Work item:
In the records below, find the line containing "ring mcp: (251, 312)" and the line containing "pinky tip: (1088, 1093)"; please repeat exactly the lines from one to the other, both included, and nothing more.

━━━━━ Supplied records ━━━━━

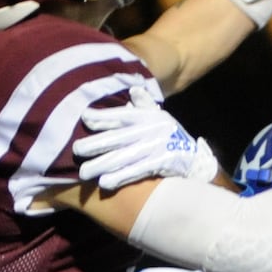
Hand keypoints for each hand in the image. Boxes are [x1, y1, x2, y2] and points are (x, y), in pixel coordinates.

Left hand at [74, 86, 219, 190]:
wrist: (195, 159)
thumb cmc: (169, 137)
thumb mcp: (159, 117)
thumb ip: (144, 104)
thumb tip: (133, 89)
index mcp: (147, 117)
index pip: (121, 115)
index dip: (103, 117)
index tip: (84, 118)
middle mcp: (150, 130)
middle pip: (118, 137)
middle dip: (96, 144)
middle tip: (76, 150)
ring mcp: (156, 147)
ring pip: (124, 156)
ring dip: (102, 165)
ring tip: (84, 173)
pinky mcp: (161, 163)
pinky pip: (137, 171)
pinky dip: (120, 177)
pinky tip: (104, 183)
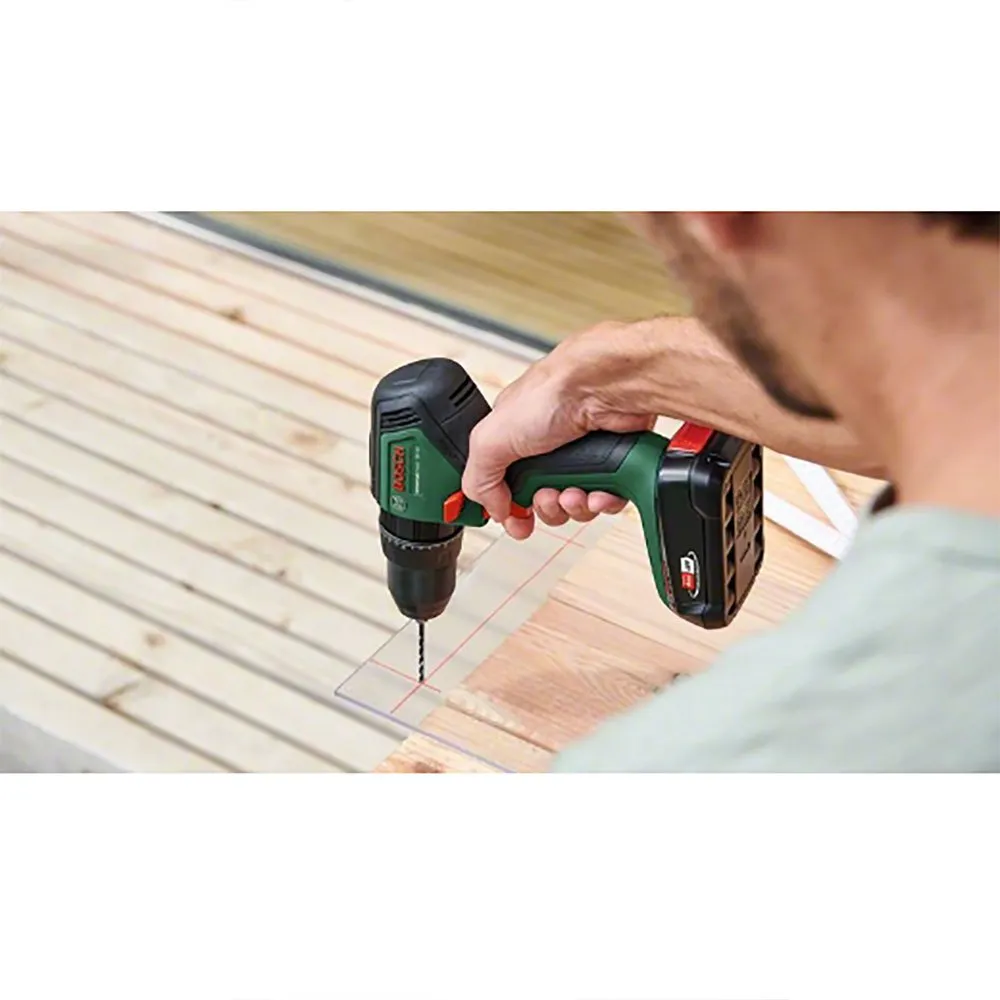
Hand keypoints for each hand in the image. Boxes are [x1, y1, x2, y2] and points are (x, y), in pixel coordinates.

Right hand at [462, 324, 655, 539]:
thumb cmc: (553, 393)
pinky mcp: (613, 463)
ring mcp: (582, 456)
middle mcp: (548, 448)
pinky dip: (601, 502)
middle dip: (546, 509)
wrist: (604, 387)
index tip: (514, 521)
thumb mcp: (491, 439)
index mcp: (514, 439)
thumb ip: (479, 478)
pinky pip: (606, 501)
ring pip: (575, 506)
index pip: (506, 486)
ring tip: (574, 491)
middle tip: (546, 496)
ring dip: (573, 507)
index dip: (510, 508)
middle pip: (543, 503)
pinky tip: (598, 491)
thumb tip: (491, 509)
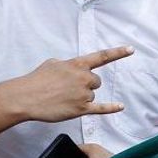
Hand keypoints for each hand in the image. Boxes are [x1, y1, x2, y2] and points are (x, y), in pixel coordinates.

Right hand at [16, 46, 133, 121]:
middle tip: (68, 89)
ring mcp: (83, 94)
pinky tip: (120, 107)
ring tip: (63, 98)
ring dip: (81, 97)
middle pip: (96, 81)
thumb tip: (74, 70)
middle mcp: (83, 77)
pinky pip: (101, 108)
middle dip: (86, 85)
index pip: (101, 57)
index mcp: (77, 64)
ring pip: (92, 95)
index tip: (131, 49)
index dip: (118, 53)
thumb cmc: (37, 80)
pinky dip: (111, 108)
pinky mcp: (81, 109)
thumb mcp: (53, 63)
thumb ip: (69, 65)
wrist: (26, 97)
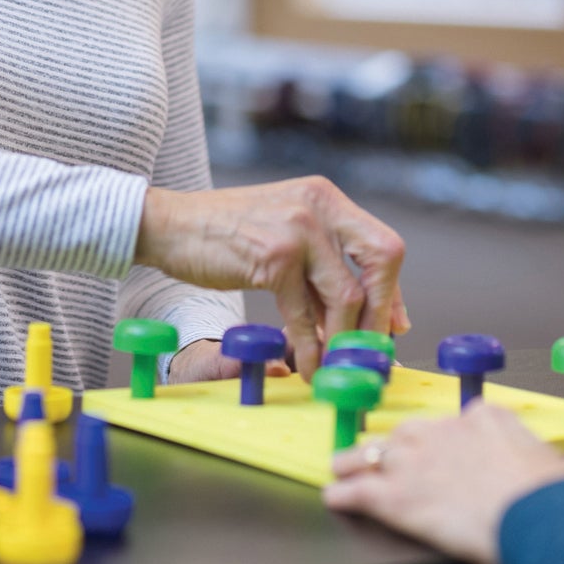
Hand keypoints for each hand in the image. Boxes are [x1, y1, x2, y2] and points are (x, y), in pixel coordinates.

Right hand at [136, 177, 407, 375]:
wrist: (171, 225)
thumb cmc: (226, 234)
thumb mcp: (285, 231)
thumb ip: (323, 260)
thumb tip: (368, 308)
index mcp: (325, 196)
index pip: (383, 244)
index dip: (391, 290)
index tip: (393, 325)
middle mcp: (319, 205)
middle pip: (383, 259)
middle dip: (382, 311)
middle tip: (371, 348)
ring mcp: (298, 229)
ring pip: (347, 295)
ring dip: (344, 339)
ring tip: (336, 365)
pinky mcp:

━━━━━
━━━━━ Supplied records ━━━━━

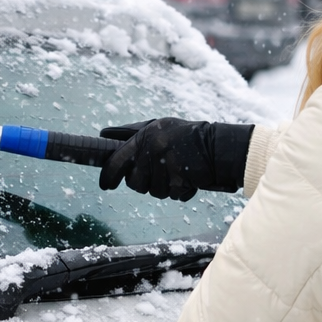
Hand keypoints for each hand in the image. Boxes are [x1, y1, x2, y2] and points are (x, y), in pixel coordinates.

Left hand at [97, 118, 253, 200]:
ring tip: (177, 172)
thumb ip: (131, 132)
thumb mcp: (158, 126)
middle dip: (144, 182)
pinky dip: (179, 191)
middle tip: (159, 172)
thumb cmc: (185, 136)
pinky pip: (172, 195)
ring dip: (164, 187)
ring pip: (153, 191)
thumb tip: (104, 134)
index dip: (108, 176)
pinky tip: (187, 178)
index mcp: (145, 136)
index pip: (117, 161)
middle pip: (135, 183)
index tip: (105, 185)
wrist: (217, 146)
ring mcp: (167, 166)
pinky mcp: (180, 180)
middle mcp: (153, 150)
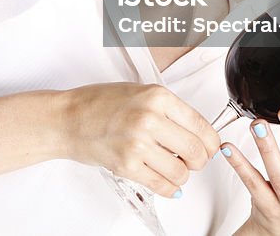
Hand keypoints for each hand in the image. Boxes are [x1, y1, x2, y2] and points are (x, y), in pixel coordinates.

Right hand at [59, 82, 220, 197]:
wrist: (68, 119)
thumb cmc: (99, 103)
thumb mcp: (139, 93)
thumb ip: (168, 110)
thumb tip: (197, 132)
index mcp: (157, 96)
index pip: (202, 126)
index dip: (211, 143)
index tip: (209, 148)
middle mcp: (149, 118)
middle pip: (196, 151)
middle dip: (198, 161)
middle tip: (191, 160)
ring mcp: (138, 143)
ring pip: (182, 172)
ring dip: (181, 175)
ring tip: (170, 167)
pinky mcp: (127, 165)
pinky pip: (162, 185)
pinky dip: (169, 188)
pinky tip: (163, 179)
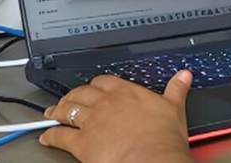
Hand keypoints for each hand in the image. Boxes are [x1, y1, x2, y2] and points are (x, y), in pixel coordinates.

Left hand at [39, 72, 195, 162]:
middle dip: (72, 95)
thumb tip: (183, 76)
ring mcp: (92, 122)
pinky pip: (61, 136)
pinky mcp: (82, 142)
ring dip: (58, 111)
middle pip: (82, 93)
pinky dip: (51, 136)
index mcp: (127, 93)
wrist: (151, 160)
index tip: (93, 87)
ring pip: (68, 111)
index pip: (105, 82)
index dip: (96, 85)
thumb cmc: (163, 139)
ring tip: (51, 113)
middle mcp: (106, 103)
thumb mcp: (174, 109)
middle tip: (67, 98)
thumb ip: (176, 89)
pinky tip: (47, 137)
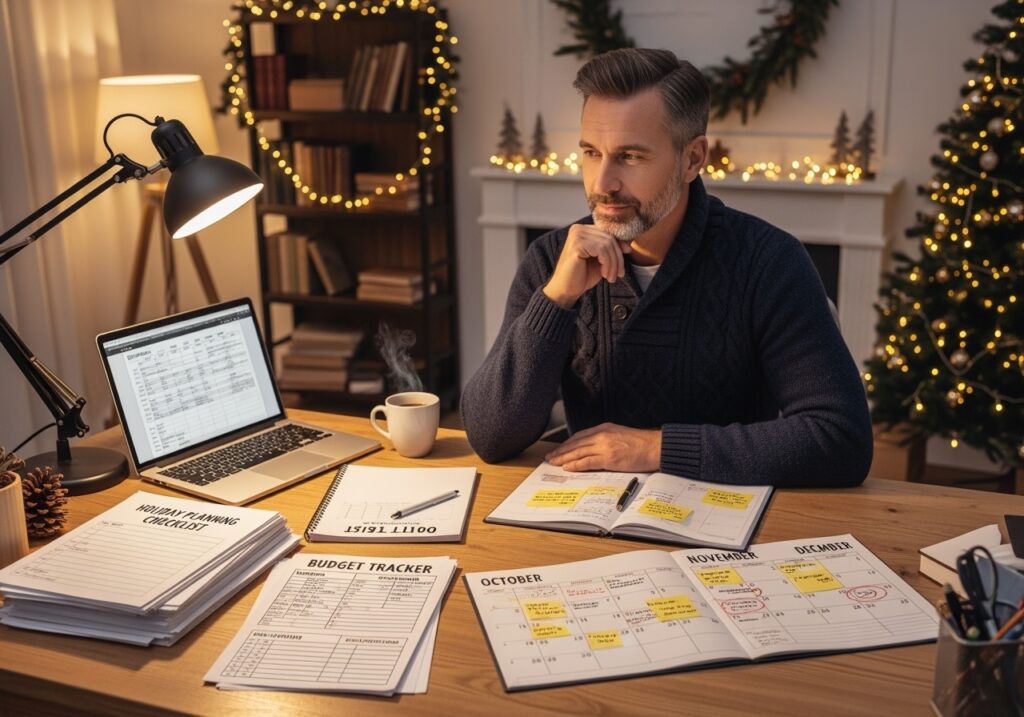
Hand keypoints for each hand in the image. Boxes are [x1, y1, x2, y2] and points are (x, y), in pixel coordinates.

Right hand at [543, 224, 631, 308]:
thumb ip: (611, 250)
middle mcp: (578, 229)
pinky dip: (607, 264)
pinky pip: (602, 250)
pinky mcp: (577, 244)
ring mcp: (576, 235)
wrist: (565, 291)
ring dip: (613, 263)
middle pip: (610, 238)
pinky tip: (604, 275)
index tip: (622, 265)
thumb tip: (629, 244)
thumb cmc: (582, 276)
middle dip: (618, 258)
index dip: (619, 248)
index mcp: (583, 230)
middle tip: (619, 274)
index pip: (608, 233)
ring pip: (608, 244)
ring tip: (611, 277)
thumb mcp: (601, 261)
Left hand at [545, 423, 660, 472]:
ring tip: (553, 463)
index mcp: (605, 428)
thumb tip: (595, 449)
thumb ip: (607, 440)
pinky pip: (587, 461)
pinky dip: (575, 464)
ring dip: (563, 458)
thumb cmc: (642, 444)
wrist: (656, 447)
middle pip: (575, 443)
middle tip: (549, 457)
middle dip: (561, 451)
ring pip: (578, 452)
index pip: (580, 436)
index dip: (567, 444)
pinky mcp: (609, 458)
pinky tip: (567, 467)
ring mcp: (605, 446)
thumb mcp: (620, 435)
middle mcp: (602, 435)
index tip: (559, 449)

━━━━━
━━━━━ Supplied records ━━━━━

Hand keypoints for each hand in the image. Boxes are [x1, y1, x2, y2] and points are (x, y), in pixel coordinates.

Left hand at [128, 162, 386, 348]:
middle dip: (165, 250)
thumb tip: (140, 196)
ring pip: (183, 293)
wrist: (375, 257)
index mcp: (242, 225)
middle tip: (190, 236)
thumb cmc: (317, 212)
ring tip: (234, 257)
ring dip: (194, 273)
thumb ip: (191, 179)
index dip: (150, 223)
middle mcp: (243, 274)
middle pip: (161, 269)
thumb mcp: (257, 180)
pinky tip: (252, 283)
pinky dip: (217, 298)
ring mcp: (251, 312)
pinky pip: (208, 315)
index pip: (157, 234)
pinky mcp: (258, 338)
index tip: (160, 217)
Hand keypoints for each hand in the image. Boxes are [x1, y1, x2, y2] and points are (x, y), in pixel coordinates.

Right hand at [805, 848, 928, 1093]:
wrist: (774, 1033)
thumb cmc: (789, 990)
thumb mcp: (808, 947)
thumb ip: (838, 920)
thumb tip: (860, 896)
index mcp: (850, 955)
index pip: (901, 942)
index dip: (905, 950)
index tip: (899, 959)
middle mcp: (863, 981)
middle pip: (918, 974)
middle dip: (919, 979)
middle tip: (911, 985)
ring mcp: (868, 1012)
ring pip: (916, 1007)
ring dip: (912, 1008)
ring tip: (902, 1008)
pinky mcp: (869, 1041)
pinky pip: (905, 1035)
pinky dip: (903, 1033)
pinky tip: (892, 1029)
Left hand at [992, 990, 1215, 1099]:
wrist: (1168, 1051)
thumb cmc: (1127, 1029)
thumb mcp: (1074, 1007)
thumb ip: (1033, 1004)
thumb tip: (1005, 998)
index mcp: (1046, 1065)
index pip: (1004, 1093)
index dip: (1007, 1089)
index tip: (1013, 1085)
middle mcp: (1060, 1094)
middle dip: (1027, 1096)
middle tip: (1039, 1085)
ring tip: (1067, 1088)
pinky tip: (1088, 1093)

━━━━━

Solution:
ring mcp: (251, 312)
pinky pip: (208, 315)
index pip: (157, 234)
pinky mcp: (258, 338)
index tip: (160, 217)
Hand keypoints for each hand in the image. Boxes are [x1, y1, x2, y2] and points are (x, y), in pixel coordinates.

Right hand at [805, 848, 928, 1093]:
wrist: (774, 1033)
thumb cmc: (789, 990)
thumb mcp: (808, 947)
thumb ip: (838, 920)
thumb tip: (860, 896)
index mcp: (850, 955)
index pip: (901, 942)
index dip: (905, 950)
index tip: (899, 959)
middle mcp: (863, 981)
middle pip: (918, 974)
middle dip: (919, 979)
middle tip: (911, 985)
ring mcp: (868, 1012)
ring pip: (916, 1007)
ring dip: (912, 1008)
ring tip: (902, 1008)
pinky mcp: (869, 1041)
pinky pip: (905, 1035)
pinky dip: (903, 1033)
pinky tip: (892, 1029)
Left hand at [992, 990, 1215, 1099]:
wrist: (1168, 1051)
thumb cmc: (1127, 1029)
thumb mcp: (1074, 1007)
thumb ip: (1033, 1004)
thumb tip: (1005, 998)
index mcp: (1046, 1065)
index pip: (1004, 1093)
index dip: (1007, 1089)
index tip: (1013, 1085)
middle mcp: (1060, 1094)
middle dip: (1027, 1096)
middle tip: (1039, 1085)
ring tip: (1067, 1088)
pinky tip: (1088, 1093)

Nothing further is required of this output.